*Description of the task*
Those lines of the records that contain "muss" are to be located and copied.

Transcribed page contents
———
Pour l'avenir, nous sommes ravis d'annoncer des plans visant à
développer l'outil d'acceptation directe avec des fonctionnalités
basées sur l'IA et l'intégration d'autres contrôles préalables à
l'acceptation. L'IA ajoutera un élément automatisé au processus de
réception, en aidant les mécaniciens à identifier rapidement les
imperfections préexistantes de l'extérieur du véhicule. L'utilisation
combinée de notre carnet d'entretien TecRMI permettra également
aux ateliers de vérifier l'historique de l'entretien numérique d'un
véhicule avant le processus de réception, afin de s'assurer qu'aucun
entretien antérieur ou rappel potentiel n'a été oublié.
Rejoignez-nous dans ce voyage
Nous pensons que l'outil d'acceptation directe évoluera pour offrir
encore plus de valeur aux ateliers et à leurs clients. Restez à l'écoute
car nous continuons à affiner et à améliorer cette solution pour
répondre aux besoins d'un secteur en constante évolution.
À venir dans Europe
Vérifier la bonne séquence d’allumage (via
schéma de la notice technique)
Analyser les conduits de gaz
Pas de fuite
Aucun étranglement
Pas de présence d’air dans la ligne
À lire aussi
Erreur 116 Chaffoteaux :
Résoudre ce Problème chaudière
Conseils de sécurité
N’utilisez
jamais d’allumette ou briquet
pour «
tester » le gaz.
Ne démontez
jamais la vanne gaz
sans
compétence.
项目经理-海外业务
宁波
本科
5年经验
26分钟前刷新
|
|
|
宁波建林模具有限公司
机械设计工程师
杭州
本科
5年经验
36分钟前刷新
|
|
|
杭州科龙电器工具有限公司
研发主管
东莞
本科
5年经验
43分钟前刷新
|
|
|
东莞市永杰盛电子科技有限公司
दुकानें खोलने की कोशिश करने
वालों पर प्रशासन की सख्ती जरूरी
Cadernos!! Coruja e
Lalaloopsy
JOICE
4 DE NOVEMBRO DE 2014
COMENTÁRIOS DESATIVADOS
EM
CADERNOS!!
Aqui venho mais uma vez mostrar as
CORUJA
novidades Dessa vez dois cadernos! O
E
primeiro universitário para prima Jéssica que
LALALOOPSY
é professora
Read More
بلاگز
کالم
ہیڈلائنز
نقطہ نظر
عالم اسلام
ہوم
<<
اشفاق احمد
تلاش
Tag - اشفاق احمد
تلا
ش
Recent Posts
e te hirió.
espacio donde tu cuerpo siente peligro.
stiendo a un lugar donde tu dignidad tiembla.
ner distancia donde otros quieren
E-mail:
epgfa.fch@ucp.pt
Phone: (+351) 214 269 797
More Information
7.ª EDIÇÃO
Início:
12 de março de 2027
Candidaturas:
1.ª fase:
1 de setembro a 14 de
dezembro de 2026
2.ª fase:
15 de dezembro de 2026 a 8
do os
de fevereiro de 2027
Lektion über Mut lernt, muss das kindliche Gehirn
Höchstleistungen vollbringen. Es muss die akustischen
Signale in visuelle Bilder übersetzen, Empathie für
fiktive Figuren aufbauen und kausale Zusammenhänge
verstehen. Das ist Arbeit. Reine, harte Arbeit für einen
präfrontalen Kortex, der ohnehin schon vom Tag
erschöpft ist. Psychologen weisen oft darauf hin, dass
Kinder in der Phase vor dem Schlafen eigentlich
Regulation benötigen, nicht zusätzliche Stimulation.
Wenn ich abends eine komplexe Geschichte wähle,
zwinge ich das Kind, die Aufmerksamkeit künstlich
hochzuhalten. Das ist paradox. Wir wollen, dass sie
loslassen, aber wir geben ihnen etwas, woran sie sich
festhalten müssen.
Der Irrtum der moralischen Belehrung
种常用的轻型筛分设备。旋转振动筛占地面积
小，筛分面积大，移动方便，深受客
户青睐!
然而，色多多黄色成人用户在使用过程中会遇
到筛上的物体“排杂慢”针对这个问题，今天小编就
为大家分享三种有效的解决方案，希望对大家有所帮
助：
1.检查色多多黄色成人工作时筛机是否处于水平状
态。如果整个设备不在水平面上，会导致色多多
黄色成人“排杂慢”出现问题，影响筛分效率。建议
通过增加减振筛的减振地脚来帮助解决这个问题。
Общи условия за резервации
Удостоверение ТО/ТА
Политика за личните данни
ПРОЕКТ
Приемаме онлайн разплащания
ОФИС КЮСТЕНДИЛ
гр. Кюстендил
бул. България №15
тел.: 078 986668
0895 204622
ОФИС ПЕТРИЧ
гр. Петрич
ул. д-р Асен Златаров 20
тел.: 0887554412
———
*Response area*
Lektion über Mut lernt, muss das kindliche Gehirn
Höchstleistungen vollbringen. Es muss die akustischen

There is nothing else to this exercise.